» **EXERCISE AIM**:
Copy out all the items below, substituting "graph" for each "chart" and keeping everything else the same. Omit the pictures from your copy.

[EXTRACTED DATA — start]

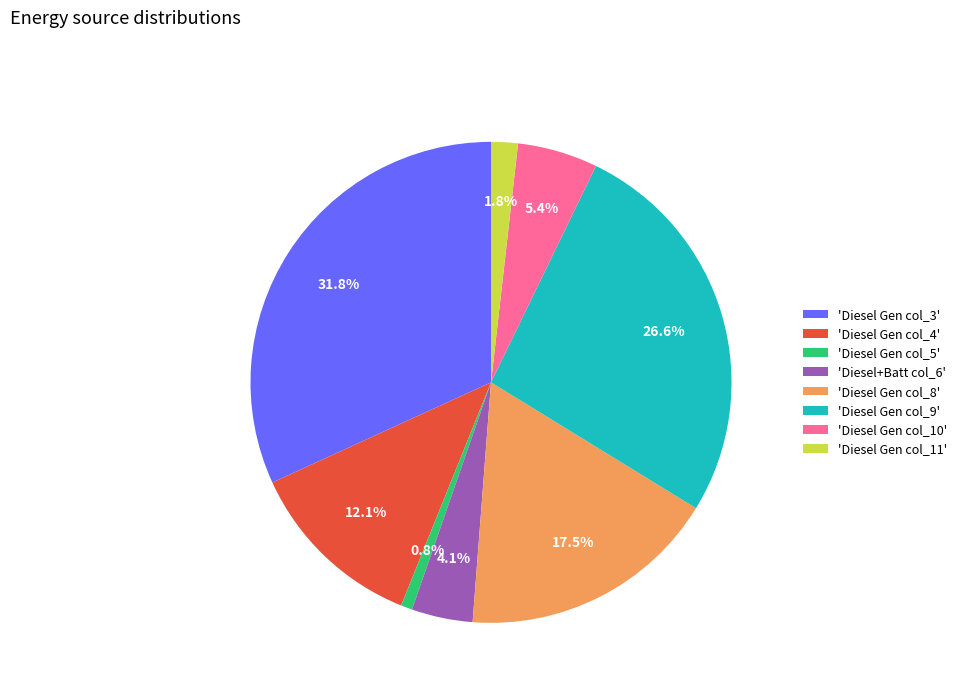

Approximately how many times larger is the value at 'Diesel+Batt col_6' compared to 'Diesel Gen col_11'?

2.3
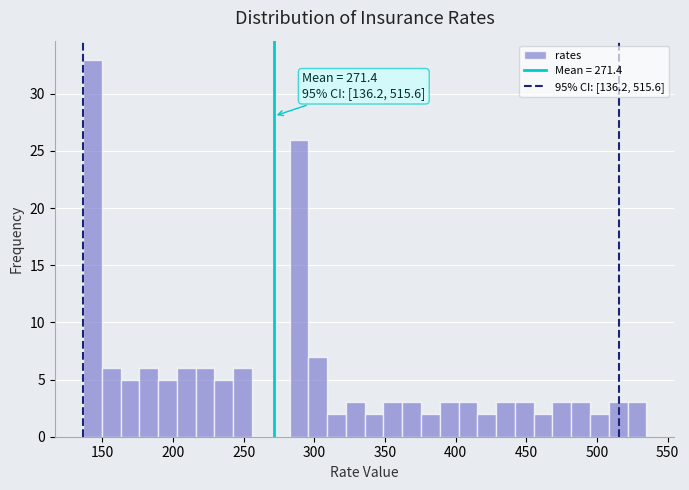

Read against the x-axis, roughly where is the centre of the tallest bar?

145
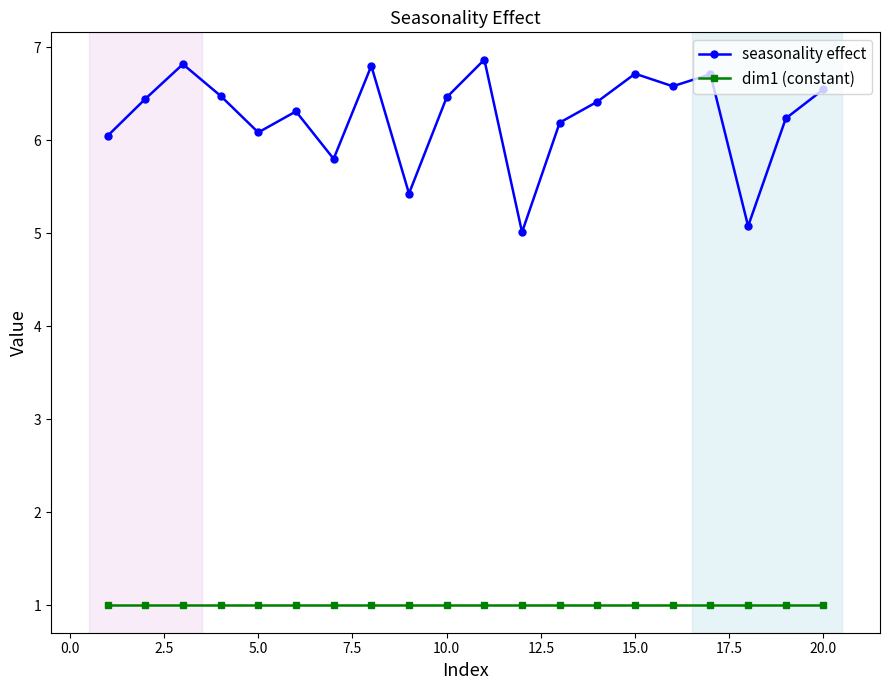

What is the difference between the maximum and minimum values in the seasonality effect series?

1.9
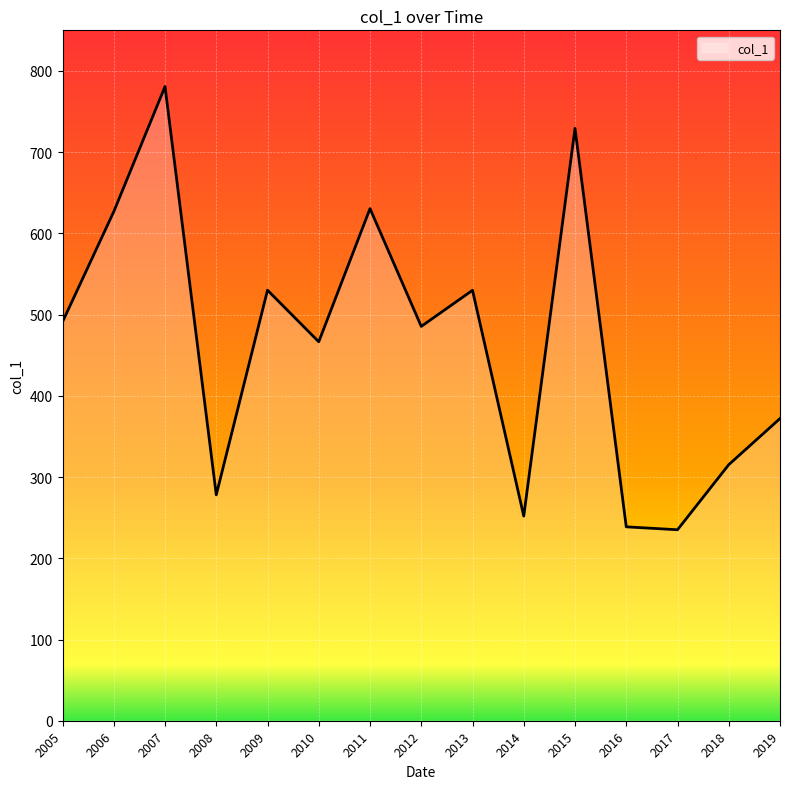

Does the chart have visible grid lines?

Yes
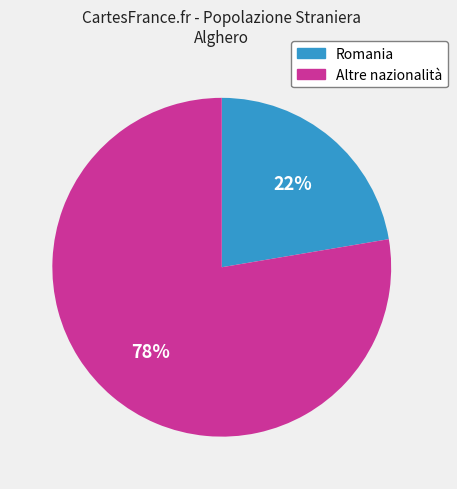

How many segments does this pie chart have?

2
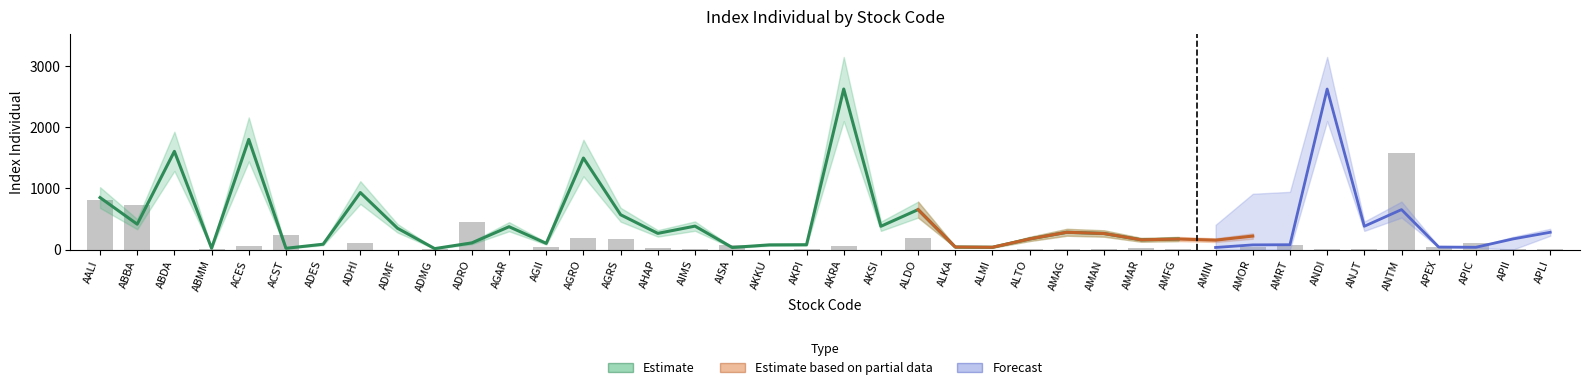

At which label is the value closest to 789?

AALI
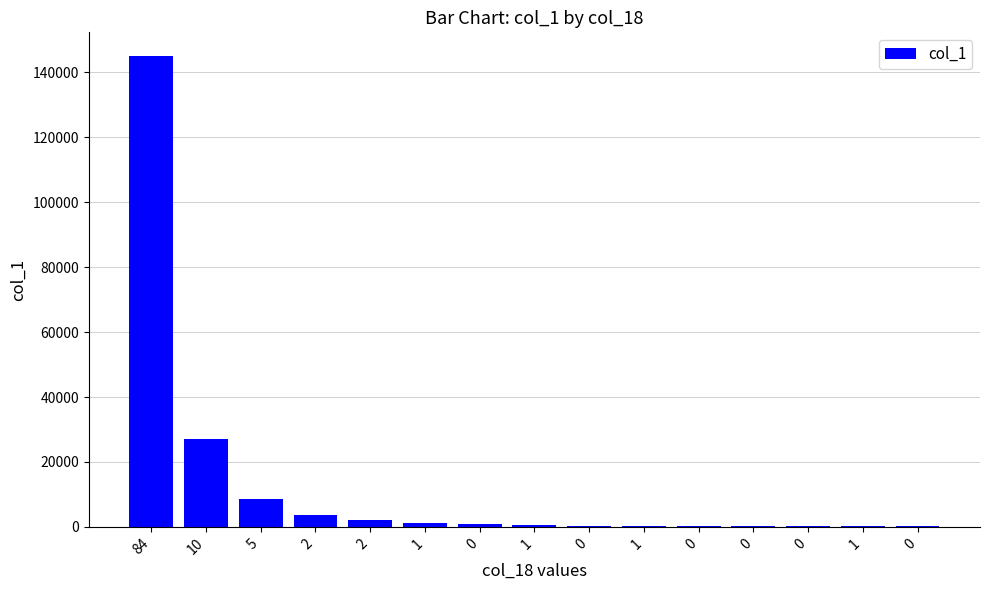

The chart shows a value of 180 at 0. True or false?

False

[EXTRACTED DATA — finish]

» **PROBLEM SOLUTION**:
Approximately how many times larger is the value at 'Diesel+Batt col_6' compared to 'Diesel Gen col_11'?

2.3

Read against the x-axis, roughly where is the centre of the tallest bar?

145

What is the difference between the maximum and minimum values in the seasonality effect series?

1.9

Does the graph have visible grid lines?

Yes

How many segments does this pie graph have?

2

At which label is the value closest to 789?

AALI

The graph shows a value of 180 at 0. True or false?

False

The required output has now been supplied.